Editorial: Missing Pages and National Sunshine Week: March 12th to 18th

By / Editorials / Wednesday, 08 March 2017 05:00

Managing Editor

Missing A-Section Pages...
The A-Section of last week's Island Gazette Print Edition was missing page 8-A and contained two duplicate pages. This was the result of an error on the part of the company that operates the printing press that prints the Gazette on a weekly basis. The correct version was published online to allow readers to view the reports in their entirety. This week's print edition contains the full reports that were cut short by the absence of page 8-A.

National Sunshine Week...
March 12th through the 18th, 2017 is National Sunshine Week. A week dedicated to promoting dialogue about the importance of open government and freedom of information.

We in the media often take this topic for granted and at times treat it as a challenge. Yet public documents are not sacred, they are in fact the property of the public and in most cases (less the federal level) you can get copies of just about any document you can think of and sometimes more with a blanket request. I separated out the federal government because it's a massive machine with the power to bury or deem secret a multitude of records.

Not to discourage the public from trying, but don't be surprised when you discover it's often the Super Bowl of public records requests. (Also called Freedom of Information Requests).

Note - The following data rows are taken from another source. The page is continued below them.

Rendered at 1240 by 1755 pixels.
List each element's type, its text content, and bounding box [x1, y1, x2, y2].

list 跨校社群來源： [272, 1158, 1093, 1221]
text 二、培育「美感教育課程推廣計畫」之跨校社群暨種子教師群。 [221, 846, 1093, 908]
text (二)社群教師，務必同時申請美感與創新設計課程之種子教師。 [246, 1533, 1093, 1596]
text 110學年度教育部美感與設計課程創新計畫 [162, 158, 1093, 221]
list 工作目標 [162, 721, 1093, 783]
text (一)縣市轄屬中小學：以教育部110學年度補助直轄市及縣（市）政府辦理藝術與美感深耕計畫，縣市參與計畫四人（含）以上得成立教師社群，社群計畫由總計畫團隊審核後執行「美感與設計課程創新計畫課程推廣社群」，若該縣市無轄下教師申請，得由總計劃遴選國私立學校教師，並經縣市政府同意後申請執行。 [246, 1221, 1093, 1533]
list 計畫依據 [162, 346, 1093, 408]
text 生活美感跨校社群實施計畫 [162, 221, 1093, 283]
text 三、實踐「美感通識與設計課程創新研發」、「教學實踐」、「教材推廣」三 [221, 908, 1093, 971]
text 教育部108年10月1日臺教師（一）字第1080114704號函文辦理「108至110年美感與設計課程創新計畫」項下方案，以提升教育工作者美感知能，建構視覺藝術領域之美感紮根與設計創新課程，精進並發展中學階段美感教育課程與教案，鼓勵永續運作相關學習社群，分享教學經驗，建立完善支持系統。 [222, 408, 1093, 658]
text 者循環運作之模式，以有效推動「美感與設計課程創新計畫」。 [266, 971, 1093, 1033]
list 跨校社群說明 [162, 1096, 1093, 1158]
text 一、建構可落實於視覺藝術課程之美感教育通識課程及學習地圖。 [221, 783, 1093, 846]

The media knows the routine when dealing with all levels of government. The public, on the other hand, often does not know the rules and sometimes get discouraged or are intimidated by the mere idea of asking for any document from the "government."

In North Carolina, the law makes the majority of documents open to the public. And by law, no government official can ask you "why" you are making a request for said information. Basically, you can ask for anything that doesn't concern a "personnel matter." That means you can't ask to see an employees personnel file. You are entitled to know their salary, position, dates of hire, promotion, demotion and termination.

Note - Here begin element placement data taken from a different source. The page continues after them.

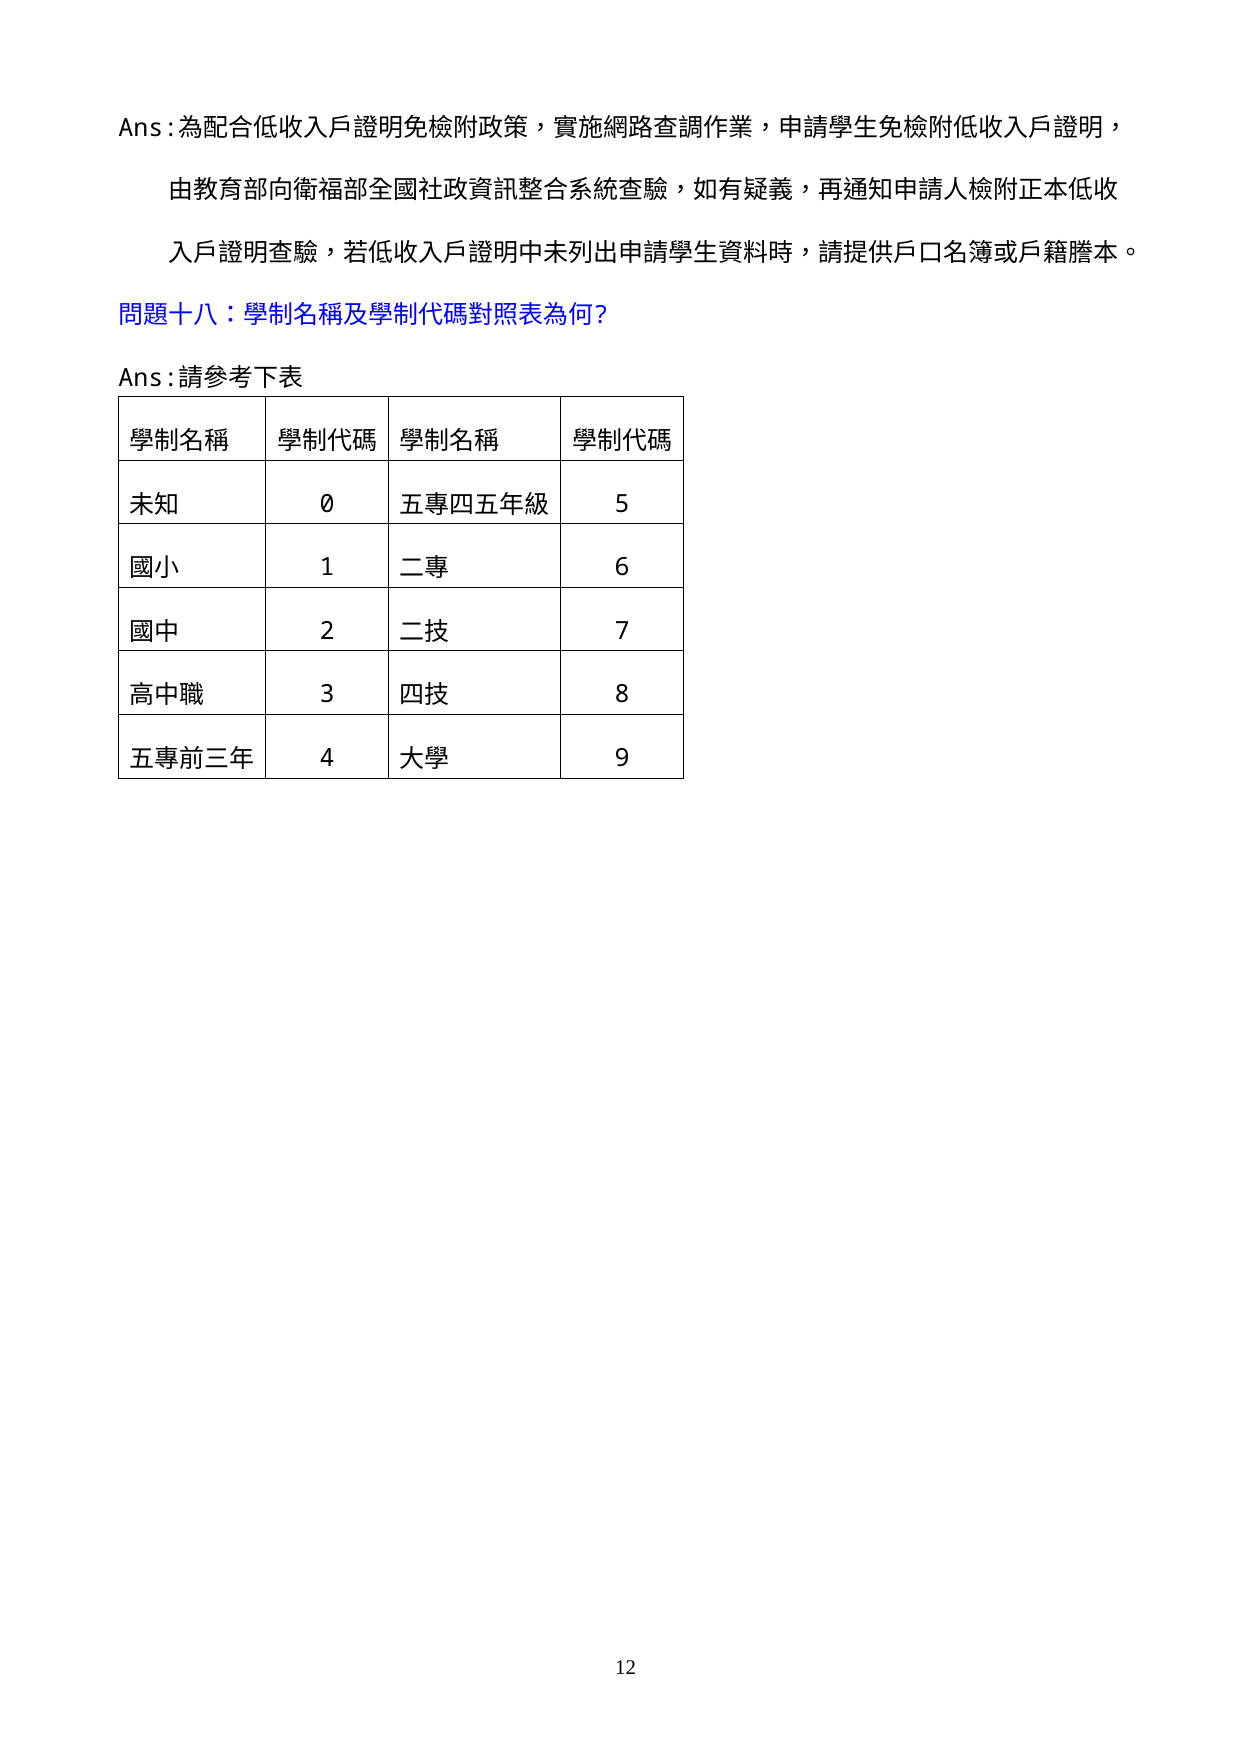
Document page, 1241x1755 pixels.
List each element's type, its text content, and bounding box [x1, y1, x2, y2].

table_header 學制名稱 [119, 397, 265, 460]
text Ans:請參考下表 [118, 334, 1122, 396]
table_cell 五專前三年 [119, 715, 265, 777]
table_cell 四技 [389, 651, 560, 714]
table_cell 國小 [119, 524, 265, 587]
table_cell 6 [561, 524, 683, 587]
table_cell 0 [266, 461, 388, 523]
table_cell 9 [561, 715, 683, 777]
table_cell 4 [266, 715, 388, 777]
table_cell 8 [561, 651, 683, 714]
text 問題十八：學制名稱及學制代碼對照表為何? [118, 271, 1122, 334]
table_cell 5 [561, 461, 683, 523]
table_cell 1 [266, 524, 388, 587]
table_header 學制代碼 [266, 397, 388, 460]
text Ans:為配合低收入戶證明免檢附政策，實施網路查調作業，申請學生免檢附低收入戶證明，由教育部向衛福部全國社政資訊整合系統查驗，如有疑義，再通知申請人檢附正本低收入戶證明查驗，若低收入戶證明中未列出申請學生資料時，請提供戶口名簿或戶籍謄本。 [118, 84, 1122, 271]
table_cell 五專四五年級 [389, 461, 560, 523]
table_cell 7 [561, 588, 683, 650]
table_cell 大學 [389, 715, 560, 777]
table_cell 二技 [389, 588, 560, 650]
table_cell 二專 [389, 524, 560, 587]
table_header 學制代碼 [561, 397, 683, 460]
table_header 學制名稱 [389, 397, 560, 460]
table_cell 2 [266, 588, 388, 650]
table_cell 3 [266, 651, 388, 714]
table_cell 高中職 [119, 651, 265, 714]
table_cell 未知 [119, 461, 265, 523]
table_cell 國中 [119, 588, 265, 650]
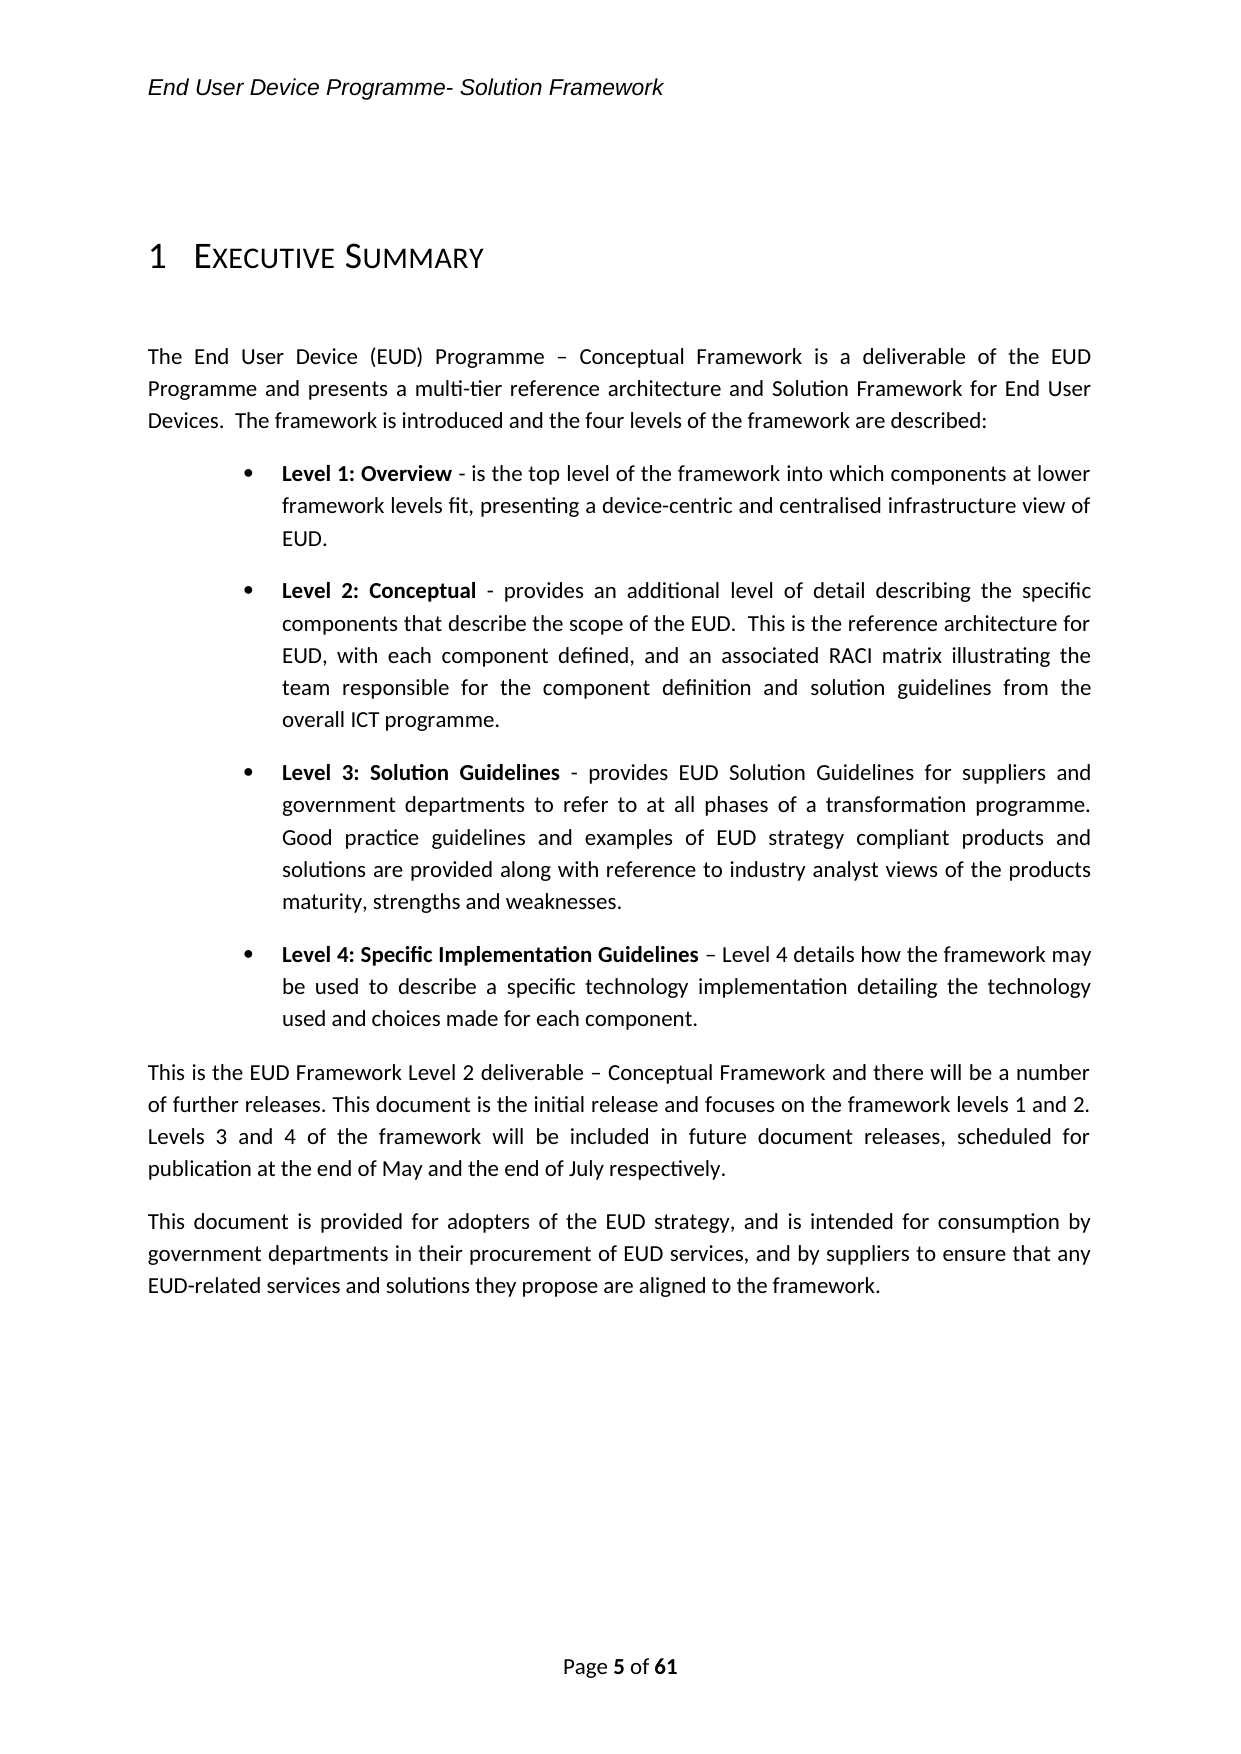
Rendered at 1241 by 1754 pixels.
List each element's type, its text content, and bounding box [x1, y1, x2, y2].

text This is the EUD Framework Level 2 deliverable – Conceptual Framework and there will be a number of further releases. This document is the initial release and focuses on the framework levels 1 and 2. Levels 3 and 4 of the framework will be included in future document releases, scheduled for publication at the end of May and the end of July respectively. [148, 1058, 1092, 1182]
list Level 3: Solution Guidelines - provides EUD Solution Guidelines for suppliers and government departments to refer to at all phases of a transformation programme. Good practice guidelines and examples of EUD strategy compliant products and solutions are provided along with reference to industry analyst views of the products maturity, strengths and weaknesses. [244, 758, 1092, 915]
text The End User Device (EUD) Programme – Conceptual Framework is a deliverable of the EUD Programme and presents a multi-tier reference architecture and Solution Framework for End User Devices. The framework is introduced and the four levels of the framework are described: [148, 342, 1092, 434]
list Level 2: Conceptual - provides an additional level of detail describing the specific components that describe the scope of the EUD. This is the reference architecture for EUD, with each component defined, and an associated RACI matrix illustrating the team responsible for the component definition and solution guidelines from the overall ICT programme. [244, 577, 1092, 733]
subtitle Executive Summary [148, 232, 1092, 278]
list Level 4: Specific Implementation Guidelines – Level 4 details how the framework may be used to describe a specific technology implementation detailing the technology used and choices made for each component. [244, 940, 1092, 1033]
text This document is provided for adopters of the EUD strategy, and is intended for consumption by government departments in their procurement of EUD services, and by suppliers to ensure that any EUD-related services and solutions they propose are aligned to the framework. [148, 1207, 1092, 1299]
list Level 1: Overview - is the top level of the framework into which components at lower framework levels fit, presenting a device-centric and centralised infrastructure view of EUD. [244, 459, 1092, 552]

Emails are public record so long as they do not deal with personnel or an active police investigation as well as some other limited circumstances. Local governments either provide an email terminal or they can easily copy them to CD or a USB jump drive. Just because an official says a document is a "draft" doesn't mean you can't obtain a copy. The law doesn't identify that as a reason to keep a document secret. Most of the time obtaining public records is not complicated. Remember, you're the public, those records belong to you!